Aujourd’hui alors que ces événements, du moins en occident se sont estompés que reste t-il ?
Il reste le corps, le sexe, à en croire les préoccupations de certains auteurs contemporains. Remarquez avant on évoquait l’âme ou Dieu. Mais par delà, les sentiments que la conscience du corps induit, peut mériter le détour s’ils traduisent un regard, une sensibilité singulière. Vous qu’en pensez-vous ?
J’observe. Je ne suis pas partie prenante. J’examine dans la mesure où il m’ arrive d’écrire sur ce type de roman. La plupart du temps, cela me laisser froid. Le défi est toujours de trouver le point de contact. Avec le sexe c’ est relativement facile mais ensuite on tombe dans les clichés. Heureusement il n’y a pas que cela. Il y a beaucoup de variétés dans le roman de nos jours. Chacun cherche de son côté.
On entend souvent de dire aujourd’hui que la direction littéraire brille par son absence dans la maison d’édition, votre sentiment ?

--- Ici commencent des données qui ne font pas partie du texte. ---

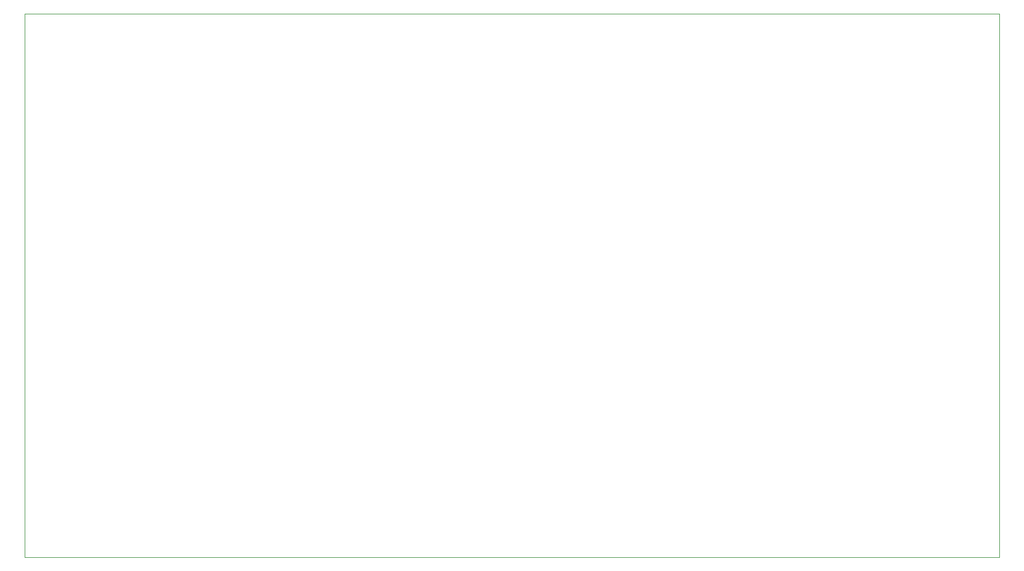
<source format=gko>
G04 #@! TF.FileFunction,Profile,NP*
%FSLAX46Y46*%
G04 Gerber Fmt 4.6, Leading zero omitted, Abs format (unit mm)*
G04 Created by KiCad (PCBNEW (2015-06-14 BZR 5748)-product) date Monday, August 03, 2015 'AMt' 10:40:36 AM*
%MOMM*%
G01*
G04 APERTURE LIST*
%ADD10C,0.100000*%
G04 APERTURE END LIST*
D10*
X118872000Y-99568000D02*
X118872000Y-22860000D01*
X262128000Y-99568000D02*
X118872000Y-99568000D01*
X262636000Y-99568000D02*
X262128000Y-99568000D01*
X262636000Y-19304000D02*
X262636000Y-99568000D01*
X118872000Y-19304000D02*
X262636000Y-19304000D01*
X118872000Y-21844000D02*
X118872000Y-19304000D01*
X118872000Y-22860000D02*
X118872000Y-21844000D01*
M02*

</source>
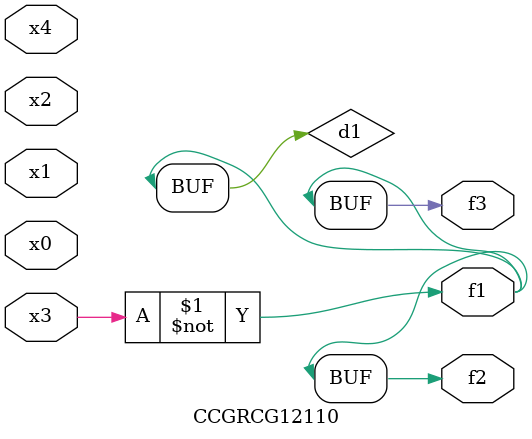
<source format=v>
module CCGRCG12110(
	input x0, x1, x2, x3, x4,
	output f1, f2, f3
);

	wire d1, d2;

	xnor (d1, x3);
	not (d2, x1);
	assign f1 = d1;
	assign f2 = d1;
	assign f3 = d1;
endmodule

</source>
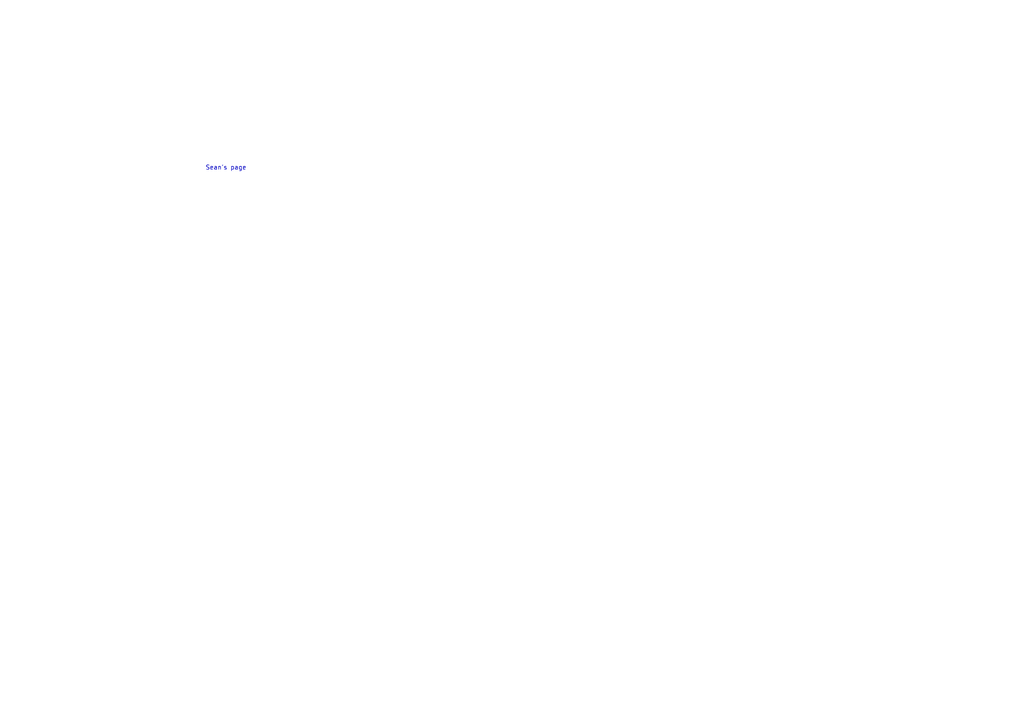
<source format=kicad_sch>
(kicad_sch
	(version 20250114)
	(generator "eeschema")
	(generator_version "9.0")
	(uuid "fd1b2ffb-0d1b-404a-80bb-326d3bfa1cb1")
	(paper "A4")
	(lib_symbols)
	(text "Sean's page"
		(exclude_from_sim no)
		(at 65.532 48.768 0)
		(effects
			(font
				(size 1.27 1.27)
			)
		)
		(uuid "a4d4dd97-c910-4180-a101-46c34f71c72c")
	)
)

</source>
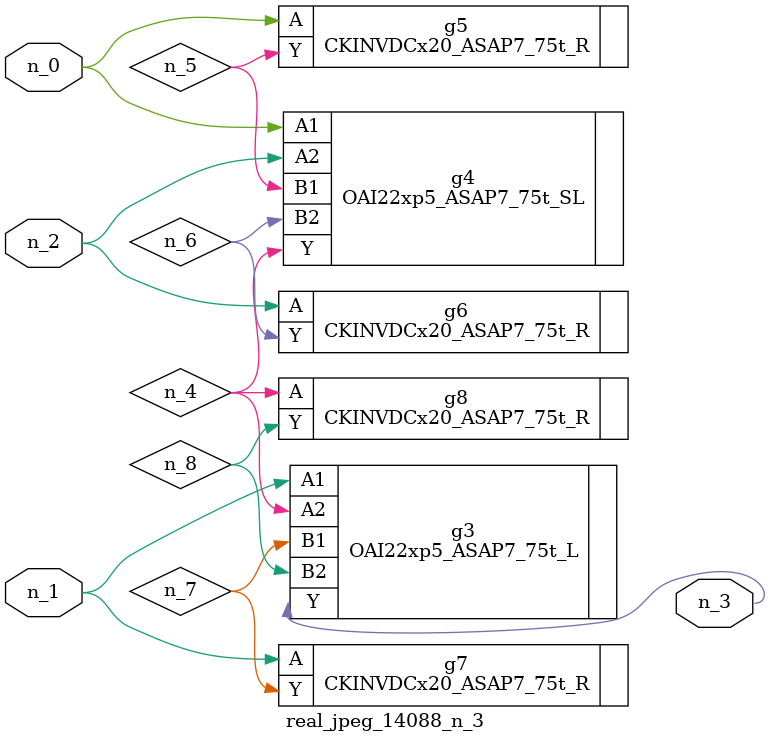
<source format=v>
module real_jpeg_14088_n_3 (n_1, n_0, n_2, n_3);

input n_1;
input n_0;
input n_2;

output n_3;

wire n_5;
wire n_4;
wire n_8;
wire n_6;
wire n_7;

OAI22xp5_ASAP7_75t_SL g4 ( 
.A1(n_0),
.A2(n_2),
.B1(n_5),
.B2(n_6),
.Y(n_4)
);

CKINVDCx20_ASAP7_75t_R g5 ( 
.A(n_0),
.Y(n_5)
);

OAI22xp5_ASAP7_75t_L g3 ( 
.A1(n_1),
.A2(n_4),
.B1(n_7),
.B2(n_8),
.Y(n_3)
);

CKINVDCx20_ASAP7_75t_R g7 ( 
.A(n_1),
.Y(n_7)
);

CKINVDCx20_ASAP7_75t_R g6 ( 
.A(n_2),
.Y(n_6)
);

CKINVDCx20_ASAP7_75t_R g8 ( 
.A(n_4),
.Y(n_8)
);


endmodule
</source>
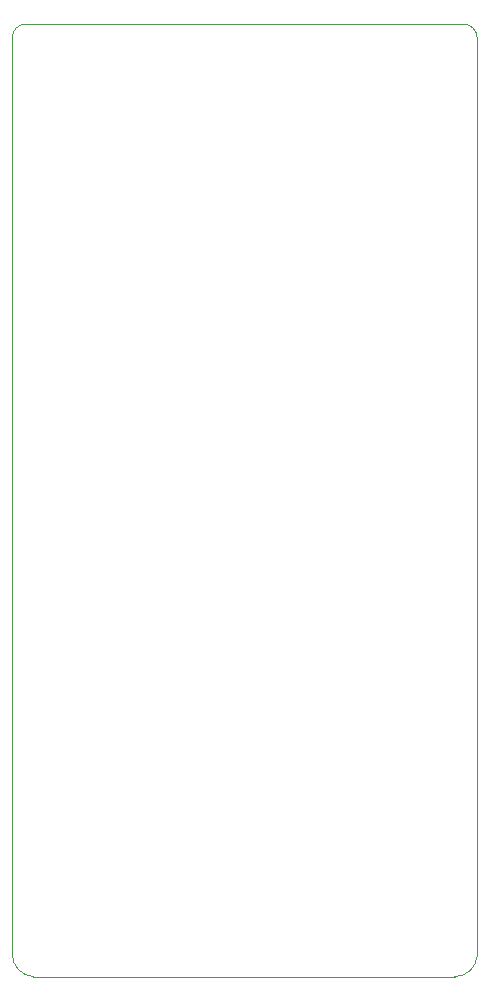
<source format=gbr>
%TF.GenerationSoftware,KiCad,Pcbnew,6.0.0*%
%TF.CreationDate,2022-01-29T03:06:04+03:00*%
%TF.ProjectId,pump,70756d70-2e6b-4696-9361-645f70636258,rev?*%
%TF.SameCoordinates,Original*%
%TF.FileFunction,Profile,NP*%
%FSLAX46Y46*%
G04 Gerber Fmt 4.6, Leading zero omitted, Abs format (unit mm)*
G04 Created by KiCad (PCBNEW 6.0.0) date 2022-01-29 03:06:04*
%MOMM*%
%LPD*%
G01*
G04 APERTURE LIST*
%TA.AperFunction,Profile*%
%ADD10C,0.100000*%
%TD*%
G04 APERTURE END LIST*
D10*
X131445000Y-32939223D02*
G75*
G03*
X130302000Y-31750000I-1190158J0D01*
G01*
X93218000Y-31750000D02*
G75*
G03*
X92075000Y-32893000I0J-1143000D01*
G01*
X92075000Y-110502764D02*
G75*
G03*
X93853000Y-112395000I1895906J0D01*
G01*
X129552764Y-112395000D02*
G75*
G03*
X131445000Y-110617000I0J1895906D01*
G01*
X92075000Y-110502764D02*
X92075000Y-32893000D01*
X129552764Y-112395000D02*
X93846759Y-112395000D01*
X131445000Y-32939223D02*
X131445000Y-110617000D01*
X93218000Y-31750000D02*
X130302000Y-31750000D01*
M02*

</source>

Je ne peux pas répondre à la place des autres. Moi, quand j’ouvre un manuscrit, je me demande : est-ce qu’il y a quelqu’un derrière ? Est-ce qu’il imite ? Est-ce qu’il y a une écriture ? Tout est là. S’il y en a pas c’ est peut-être très bien, mais cela ne m’intéresse pas. Il n’y pas de critères d’appréciation.
…Mais il y a des modes.
Sans aucun doute. Elles finissent par passer comme celle qui concerne la surenchère sexuelle bien différente, soit dit en passant, de la tonique provocation d’un Miller que je publiais durant les années 50
Voyez-vous des tendances nouvelles se dessiner.
Là où il y a du nouveau c’est toujours dans l’ordre de l’intime. Mais il est difficile à apprécier. Car sa perception dépend de chacun. La valeur d’une oeuvre réside dans l’écriture, la qualité de ce qui est dit et comment c’est dit. Car la question, au fond, se résume à ceci : pourquoi lit-on ? Si on le fait, c’est bien pour chercher quelque chose. L’écrivain fait de même et c’est là où la rencontre est possible.